---------- Task input ----------
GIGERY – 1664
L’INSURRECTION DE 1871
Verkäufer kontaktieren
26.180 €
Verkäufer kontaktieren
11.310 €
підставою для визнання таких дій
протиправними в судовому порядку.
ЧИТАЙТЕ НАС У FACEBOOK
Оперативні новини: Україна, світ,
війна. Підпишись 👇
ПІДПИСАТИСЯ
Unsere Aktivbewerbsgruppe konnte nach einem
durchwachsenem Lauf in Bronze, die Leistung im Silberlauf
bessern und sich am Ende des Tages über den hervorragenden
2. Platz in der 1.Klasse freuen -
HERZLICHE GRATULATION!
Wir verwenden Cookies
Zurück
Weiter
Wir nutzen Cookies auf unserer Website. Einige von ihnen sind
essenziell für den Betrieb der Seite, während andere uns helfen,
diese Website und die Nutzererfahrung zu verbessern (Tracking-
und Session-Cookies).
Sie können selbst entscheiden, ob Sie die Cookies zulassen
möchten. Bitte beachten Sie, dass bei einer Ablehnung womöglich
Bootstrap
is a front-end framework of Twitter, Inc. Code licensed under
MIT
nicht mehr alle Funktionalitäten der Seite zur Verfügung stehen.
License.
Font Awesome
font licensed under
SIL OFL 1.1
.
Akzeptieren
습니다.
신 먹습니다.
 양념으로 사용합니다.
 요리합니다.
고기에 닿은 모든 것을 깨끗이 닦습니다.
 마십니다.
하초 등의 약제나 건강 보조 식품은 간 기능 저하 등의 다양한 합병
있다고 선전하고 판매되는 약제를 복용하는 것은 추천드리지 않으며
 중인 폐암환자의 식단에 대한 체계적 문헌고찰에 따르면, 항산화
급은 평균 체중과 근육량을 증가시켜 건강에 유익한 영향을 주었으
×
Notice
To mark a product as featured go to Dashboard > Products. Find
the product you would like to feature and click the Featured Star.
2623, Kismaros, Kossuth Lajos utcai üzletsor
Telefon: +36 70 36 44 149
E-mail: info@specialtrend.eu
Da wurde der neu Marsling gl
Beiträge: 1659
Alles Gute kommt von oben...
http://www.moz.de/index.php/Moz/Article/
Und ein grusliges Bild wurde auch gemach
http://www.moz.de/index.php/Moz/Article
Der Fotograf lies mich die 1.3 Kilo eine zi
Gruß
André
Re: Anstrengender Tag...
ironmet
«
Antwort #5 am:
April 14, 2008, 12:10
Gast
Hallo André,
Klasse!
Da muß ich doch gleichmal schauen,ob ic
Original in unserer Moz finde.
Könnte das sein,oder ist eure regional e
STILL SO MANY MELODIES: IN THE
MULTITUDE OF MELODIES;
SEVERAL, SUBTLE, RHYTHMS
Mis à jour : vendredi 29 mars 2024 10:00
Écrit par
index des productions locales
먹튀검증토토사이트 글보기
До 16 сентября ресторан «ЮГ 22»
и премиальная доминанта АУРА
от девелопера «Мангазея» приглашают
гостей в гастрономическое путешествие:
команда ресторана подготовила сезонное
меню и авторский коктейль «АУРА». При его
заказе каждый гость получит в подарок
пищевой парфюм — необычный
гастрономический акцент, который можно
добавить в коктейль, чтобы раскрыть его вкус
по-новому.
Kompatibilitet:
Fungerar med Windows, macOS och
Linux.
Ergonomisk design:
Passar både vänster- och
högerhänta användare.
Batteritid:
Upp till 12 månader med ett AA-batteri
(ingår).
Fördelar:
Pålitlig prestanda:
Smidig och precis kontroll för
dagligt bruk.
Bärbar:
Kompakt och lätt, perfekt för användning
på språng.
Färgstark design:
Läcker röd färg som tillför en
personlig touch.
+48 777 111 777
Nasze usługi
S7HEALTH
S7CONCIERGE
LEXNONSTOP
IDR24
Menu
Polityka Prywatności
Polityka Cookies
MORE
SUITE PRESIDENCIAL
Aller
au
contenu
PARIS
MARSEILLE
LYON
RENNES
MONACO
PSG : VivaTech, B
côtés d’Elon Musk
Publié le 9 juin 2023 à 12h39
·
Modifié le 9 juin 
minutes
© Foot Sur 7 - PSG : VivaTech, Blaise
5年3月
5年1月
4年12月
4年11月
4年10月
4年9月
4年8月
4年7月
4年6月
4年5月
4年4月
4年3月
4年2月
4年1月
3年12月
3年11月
----------
→ **The problem**:
Quote every line of the listing above verbatim, in the same order and with the same line breaks.

→ **Solution to this exercise**:
GIGERY – 1664
L’INSURRECTION DE 1871
Verkäufer kontaktieren
26.180 €
Verkäufer kontaktieren
11.310 €
підставою для визнання таких дій
протиправними в судовому порядку.
ЧИТАЙТЕ НАС У FACEBOOK
Оперативні новини: Україна, світ,
війна. Підпишись 👇
ПІДПИСАТИСЯ
Unsere Aktivbewerbsgruppe konnte nach einem
durchwachsenem Lauf in Bronze, die Leistung im Silberlauf
bessern und sich am Ende des Tages über den hervorragenden
2. Platz in der 1.Klasse freuen -
HERZLICHE GRATULATION!
Wir verwenden Cookies
Zurück
Weiter
Wir nutzen Cookies auf unserer Website. Einige von ihnen sind
essenziell für den Betrieb der Seite, während andere uns helfen,
diese Website und die Nutzererfahrung zu verbessern (Tracking-
und Session-Cookies).
Sie können selbst entscheiden, ob Sie die Cookies zulassen
möchten. Bitte beachten Sie, dass bei einer Ablehnung womöglich
Bootstrap
is a front-end framework of Twitter, Inc. Code licensed under
MIT
nicht mehr alle Funktionalitäten der Seite zur Verfügung stehen.
License.
Font Awesome
font licensed under
SIL OFL 1.1
.
Akzeptieren
습니다.
신 먹습니다.
 양념으로 사용합니다.
 요리합니다.
고기에 닿은 모든 것을 깨끗이 닦습니다.
 마십니다.
하초 등의 약제나 건강 보조 식품은 간 기능 저하 등의 다양한 합병
있다고 선전하고 판매되는 약제를 복용하는 것은 추천드리지 않으며
 중인 폐암환자의 식단에 대한 체계적 문헌고찰에 따르면, 항산화
급은 평균 체중과 근육량을 증가시켜 건강에 유익한 영향을 주었으
×
Notice
To mark a product as featured go to Dashboard > Products. Find
the product you would like to feature and click the Featured Star.
2623, Kismaros, Kossuth Lajos utcai üzletsor
Telefon: +36 70 36 44 149
E-mail: info@specialtrend.eu
Da wurde der neu Marsling gl
Beiträge: 1659
Alles Gute kommt von oben...
http://www.moz.de/index.php/Moz/Article/
Und ein grusliges Bild wurde auch gemach
http://www.moz.de/index.php/Moz/Article
Der Fotograf lies mich die 1.3 Kilo eine zi
Gruß
André
Re: Anstrengender Tag...
ironmet
«
Antwort #5 am:
April 14, 2008, 12:10
Gast
Hallo André,
Klasse!
Da muß ich doch gleichmal schauen,ob ic
Original in unserer Moz finde.
Könnte das sein,oder ist eure regional e
STILL SO MANY MELODIES: IN THE
MULTITUDE OF MELODIES;
SEVERAL, SUBTLE, RHYTHMS
Mis à jour : vendredi 29 mars 2024 10:00
Écrit par
index des productions locales
먹튀검증토토사이트 글보기
До 16 сентября ресторан «ЮГ 22»
и премиальная доминанта АУРА
от девелопера «Мангазея» приглашают
гостей в гастрономическое путешествие:
команда ресторана подготовила сезонное
меню и авторский коктейль «АУРА». При его
заказе каждый гость получит в подарок
пищевой парфюм — необычный
гастрономический акцент, который можно
добавить в коктейль, чтобы раскрыть его вкус
по-новому.
Kompatibilitet:
Fungerar med Windows, macOS och
Linux.
Ergonomisk design:
Passar både vänster- och
högerhänta användare.
Batteritid:
Upp till 12 månader med ett AA-batteri
(ingår).
Fördelar:
Pålitlig prestanda:
Smidig och precis kontroll för
dagligt bruk.
Bärbar:
Kompakt och lätt, perfekt för användning
på språng.
Färgstark design:
Läcker röd färg som tillför en
personlig touch.
+48 777 111 777
Nasze usługi
S7HEALTH
S7CONCIERGE
LEXNONSTOP
IDR24
Menu
Polityka Prywatności
Polityka Cookies
MORE
SUITE PRESIDENCIAL
Aller
au
contenu
PARIS
MARSEILLE
LYON
RENNES
MONACO
PSG : VivaTech, B
côtés d’Elon Musk
Publié le 9 juin 2023 à 12h39
·
Modifié le 9 juin 
minutes
© Foot Sur 7 - PSG : VivaTech, Blaise
5年3月
5年1月
4年12月
4年11月
4年10月
4年9月
4年8月
4年7月
4年6月
4年5月
4年4月
4年3月
4年2月
4年1月
3年12月
3年11月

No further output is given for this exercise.